Rumpus: You spend a lot of time on stage talking about difficult subjects. The lawyer dog joke is probably one of the most heartbreaking things I’ve ever laughed at and I want to know if getting up on stage and hearing gasps and sighs as often as laughs from the audience changes your approach to the material.
Green: Comedy is so hard and it takes so much work to create material, and it requires leaving my family, that I couldn’t be bothered to do it if it felt frivolous. I love comedy that’s ridiculous, but that’s not me. I want to follow confusion and fear and anguish.
I heard an interview once where Sherman Alexie mentioned the “inherent humor of genocide.” He was commenting on how Jews and Black people and Native Americans have incredible sense of humor. It’s “slit your wrists funny” as opposed to “slap your knee funny.” Activists use this kind of humor among ourselves when we’re drowning in futility or impossible odds or the unceasing frustrations of a campaign.
The mechanics of comedy is tension and release, juxtaposition and exaggeration, so pain lends itself to the structure of jokes.
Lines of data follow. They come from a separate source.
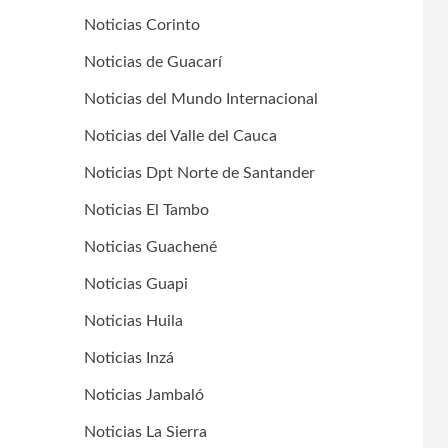
Noticias Corinto
Noticias de Guacarí
Noticias del Mundo Internacional
Noticias del Valle del Cauca
Noticias Dpt Norte de Santander
Noticias El Tambo
Noticias Guachené
Noticias Guapi
Noticias Huila
Noticias Inzá
Noticias Jambaló
Noticias La Sierra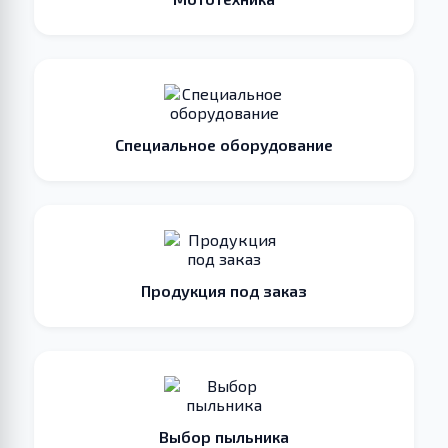
Специальное оборудование
Продукция под заказ
Выбор пыльника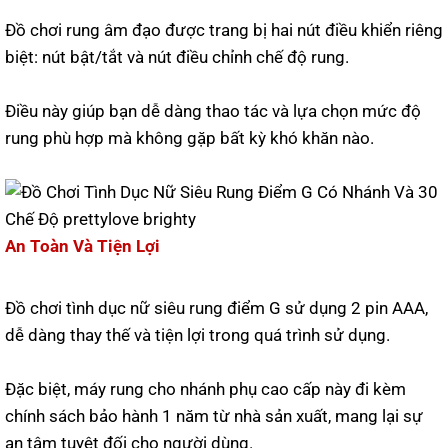
Đồ chơi rung âm đạo được trang bị hai nút điều khiển riêng
biệt: nút bật/tắt và nút điều chỉnh chế độ rung.
Điều này giúp bạn dễ dàng thao tác và lựa chọn mức độ
rung phù hợp mà không gặp bất kỳ khó khăn nào.
An Toàn Và Tiện Lợi
Đồ chơi tình dục nữ siêu rung điểm G sử dụng 2 pin AAA,
dễ dàng thay thế và tiện lợi trong quá trình sử dụng.
Đặc biệt, máy rung cho nhánh phụ cao cấp này đi kèm
chính sách bảo hành 1 năm từ nhà sản xuất, mang lại sự
an tâm tuyệt đối cho người dùng.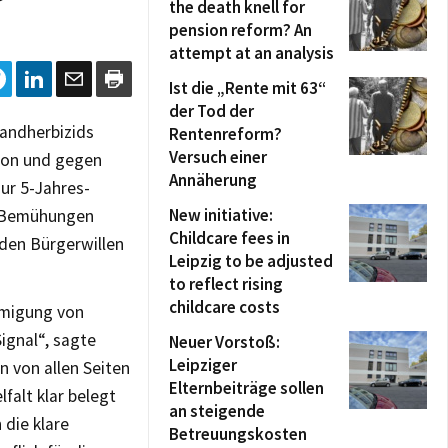
the death knell for
pension reform? An
attempt at an analysis
Ist die „Rente mit 63“
der Tod der
bandherbizids
Rentenreform?
Versuch einer
tion und gegen
Annäherung
ur 5-Jahres-
New initiative:
e Bemühungen
Childcare fees in
 den Bürgerwillen
Leipzig to be adjusted
to reflect rising
childcare costs
hmigung von
Signal“, sagte
Neuer Vorstoß:
Leipziger
 von allen Seiten
Elternbeiträge sollen
lfalt klar belegt
an steigende
 die klare
Betreuungskosten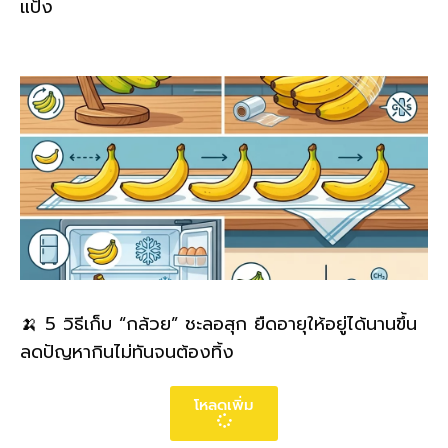
แป้ง
🍌 5 วิธีเก็บ “กล้วย” ชะลอสุก ยืดอายุให้อยู่ได้นานขึ้น
ลดปัญหากินไม่ทันจนต้องทิ้ง
โหลดเพิ่ม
I’m always looking for ways to discuss heartbreaking topics that don’t require wallowing in something horrible in the exposition before we finally arrive at a punch line. The audience is reluctant to laugh at a silly punch line if they have to slog through, for example, innocent Black people being murdered with impunity by police, to get there.
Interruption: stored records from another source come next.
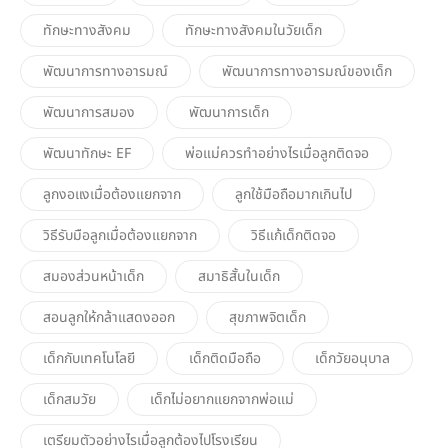
ทักษะทางสังคม
ทักษะทางสังคมในวัยเด็ก
พัฒนาการทางอารมณ์
พัฒนาการทางอารมณ์ของเด็ก
พัฒนาการสมอง
พัฒนาการเด็ก
พัฒนาทักษะ EF
พ่อแม่ควรทำอย่างไรเมื่อลูกติดจอ
ลูกงอแงเมื่อต้องแยกจาก
ลูกใช้มือถือมากเกินไป
วิธีรับมือลูกเมื่อต้องแยกจาก
วิธีแก้เด็กติดจอ
สมองส่วนหน้าเด็ก
สมาธิสั้นในเด็ก
สอนลูกให้กล้าแสดงออก
สุขภาพจิตเด็ก
เด็กกับเทคโนโลยี
เด็กติดมือถือ
เด็กวัยอนุบาล
เด็กสมวัย
เด็กไม่อยากแยกจากพ่อแม่
เตรียมตัวอย่างไรเมื่อลูกต้องไปโรงเรียน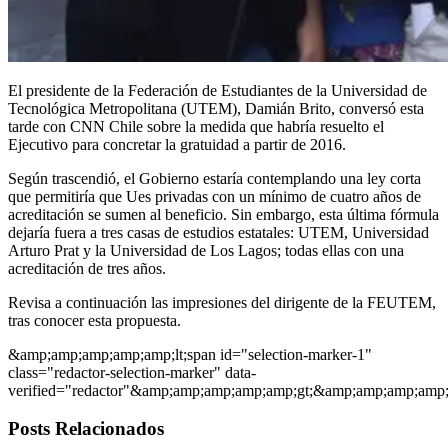
El presidente de la Federación de Estudiantes de la Universidad de
Tecnológica Metropolitana (UTEM), Damián Brito, conversó esta
tarde con CNN Chile sobre la medida que habría resuelto el
Ejecutivo para concretar la gratuidad a partir de 2016.
Según trascendió, el Gobierno estaría contemplando una ley corta
que permitiría que Ues privadas con un mínimo de cuatro años de
acreditación se sumen al beneficio. Sin embargo, esta última fórmula
dejaría fuera a tres casas de estudios estatales: UTEM, Universidad
Arturo Prat y la Universidad de Los Lagos; todas ellas con una
acreditación de tres años.
Revisa a continuación las impresiones del dirigente de la FEUTEM,
tras conocer esta propuesta.
&amp;amp;amp;amp;amp;lt;span id="selection-marker-1"
class="redactor-selection-marker" data-
verified="redactor"&amp;amp;amp;amp;amp;gt;&amp;amp;amp;amp;
Posts Relacionados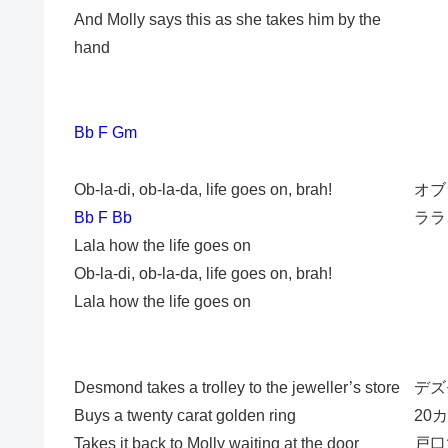
And Molly says this as she takes him by the
hand
Bb F Gm
Ob-la-di, ob-la-da, life goes on, brah!
オブ
Bb F Bb
ララ
Lala how the life goes on
Ob-la-di, ob-la-da, life goes on, brah!
Lala how the life goes on
Desmond takes a trolley to the jeweller’s store
デズ
Buys a twenty carat golden ring
20
Takes it back to Molly waiting at the door
戸口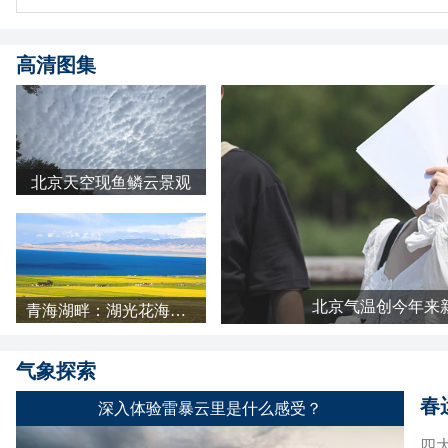
高清图集
北京天空现鱼鳞云景观
北京气温创今年来
青海湖畔：湖光花海长云 天地铺成明亮画卷
气象探索
春
深入体验雷暴云里是什么感受？
四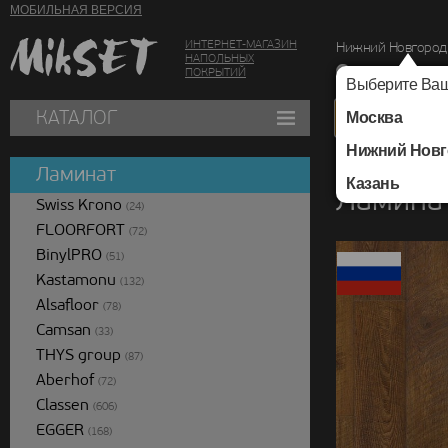
МОБИЛЬНАЯ ВЕРСИЯ
ИНТЕРНЕТ-МАГАЗИН
Нижний Новгород
НАПОЛЬНЫХ
г. Нижний Новг
ПОКРЫТИЙ
Выберите Ваш
КАТАЛОГ
Москва
Нижний Новг
Каталог
/
Ламинат
/
Ламинат
Казань
Ламинат
Swiss Krono
(24)
FLOORFORT
(72)
BinylPRO
(51)
Kastamonu
(132)
Alsafloor
(78)
Camsan
(33)
THYS group
(87)
Aberhof
(72)
Classen
(606)
EGGER
(168)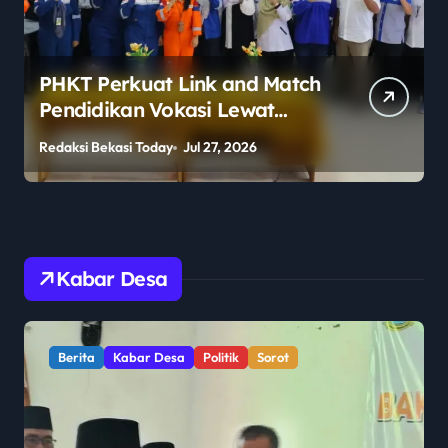
Polemik Legalitas Sekolah
Berlabel Asing Mencuat,
Publik Pertanyakan
Redaksi Bekasi Today
Jul 27, 2026
R
Pengawasan Pemerintah
Kabar Desa
Berita
Kabar Desa
Politik
Sorot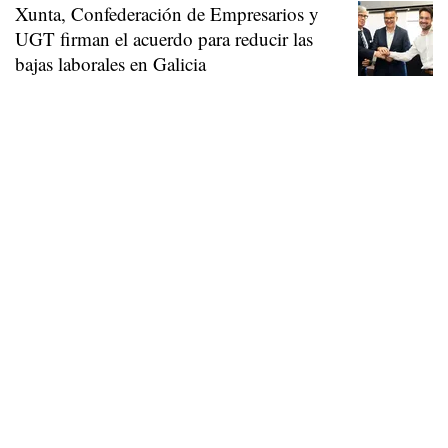
Xunta, Confederación de Empresarios y
UGT firman el acuerdo para reducir las
bajas laborales en Galicia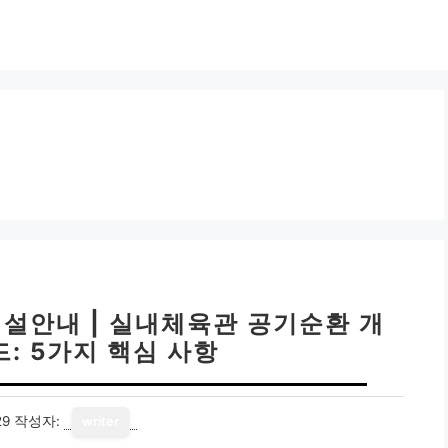
시설안내 | 실내체육관 공기순환 개
: 5가지 핵심 사항
29
작성자:
writer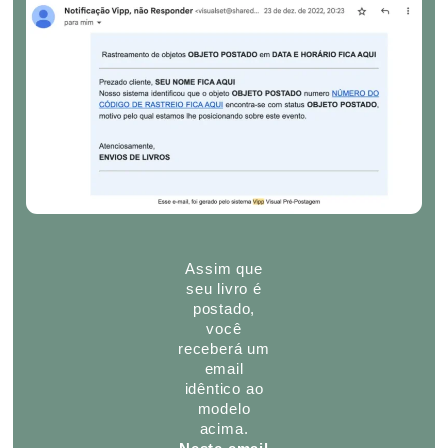
Assim que
seu livro é
postado,
você
receberá um
email
idêntico ao
modelo
acima.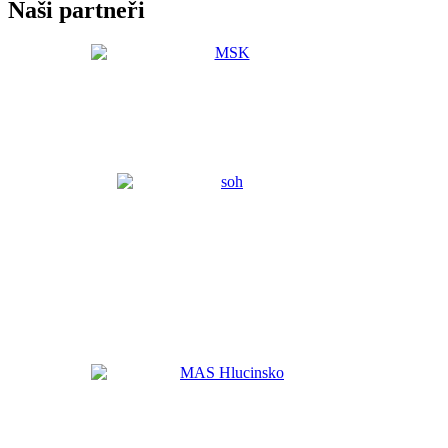
Naši partneři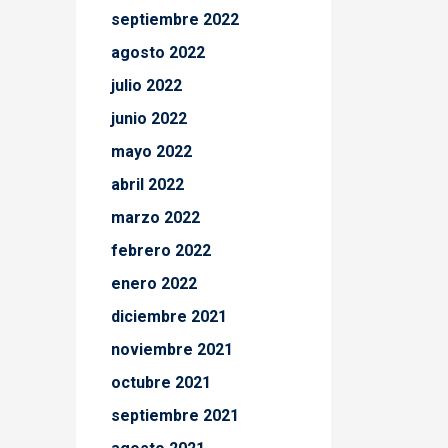
septiembre 2022
agosto 2022
julio 2022
junio 2022
mayo 2022
abril 2022
marzo 2022
febrero 2022
enero 2022
diciembre 2021
noviembre 2021
octubre 2021
septiembre 2021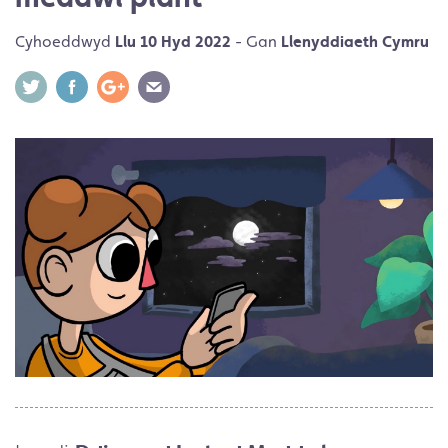
Cyhoeddwyd
Llu 10 Hyd 2022
- Gan
Llenyddiaeth Cymru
Rumpus: Are you worried about the future?
Green: In the proud tradition of the Jewish people, I have anxiety. My worry has affixed itself to the climate crisis. The undeniable scientific evidence of looming civilizational collapse with all our knowledge and complicity will, to whatever scraps of humanity survive another hundred years to reflect upon history, make the Holocaust look quaint by comparison. Future people will look back at who was responsible and decided to ignore the warnings of science, and wonder why the Whites were willing to end civilization because they felt threatened by the idea of a Black stormtrooper and didn’t want to upset the good people of the Exxon Corporation.
Rumpus: Any advice for the dumbfounded, exhausted leftists out there?
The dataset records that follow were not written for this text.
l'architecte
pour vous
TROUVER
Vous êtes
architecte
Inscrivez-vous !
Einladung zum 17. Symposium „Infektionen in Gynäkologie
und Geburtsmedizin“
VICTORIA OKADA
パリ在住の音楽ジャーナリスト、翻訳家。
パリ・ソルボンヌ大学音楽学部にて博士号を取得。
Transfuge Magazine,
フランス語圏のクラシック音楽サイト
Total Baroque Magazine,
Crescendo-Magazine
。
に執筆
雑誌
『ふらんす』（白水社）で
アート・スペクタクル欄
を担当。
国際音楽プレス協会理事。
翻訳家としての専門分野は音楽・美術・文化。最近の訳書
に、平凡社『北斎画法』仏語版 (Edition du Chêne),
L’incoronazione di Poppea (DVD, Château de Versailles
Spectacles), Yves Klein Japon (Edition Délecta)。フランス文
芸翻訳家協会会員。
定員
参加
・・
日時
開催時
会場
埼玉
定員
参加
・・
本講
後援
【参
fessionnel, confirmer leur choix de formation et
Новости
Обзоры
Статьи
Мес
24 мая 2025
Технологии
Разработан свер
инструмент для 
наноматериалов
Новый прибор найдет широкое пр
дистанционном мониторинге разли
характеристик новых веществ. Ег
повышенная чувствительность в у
Green: Here’s the dirty secret of social change—the way to stop feeling discouraged and powerless is to stop acting discouraged and powerless. The antidote to being dumbfounded and exhausted is getting involved in a movement. Getting with other people to dream about freedom. The basis for inspiration for my dumbfounded and exhausted comrades is everywhere, but you literally won’t be able to notice until you first decide to rise to the occasion history has laid before you.
There are people around who never expected America to be fair or just but they fought for their survival and sometimes won. We have so much to learn from heroes like the surviving generation of 1980s gay AIDS activists, undocumented immigrant organizers, southern unions, Black radicals. Watch them and be ready to follow. And watch the young people who keep not knowing that there’s no hope and nothing they do matters.
I for one find it incredibly exciting that the future is so uncertain. We’re menaced on the one side by the Scylla of a shrinking minority of angry bigots who are afraid of the future, and on the other by the Charybdis of the 1% who are no longer capable of managing global capitalism and are coping by treating the world like it’s on a fire sale. No one has faced challenges quite like this before! No one is in charge! The future is wide open! The stakes couldn’t be higher! Either we’re at the end of history or humanity will evolve.
Can you imagine a more interesting set of problems to solve? It’s exhilarating. When hedge fund execs get dragged from their mansions to face justice before Emma Gonzalez’s Truth & Reconciliation Commission, I just want to get booked to be the warm-up comic.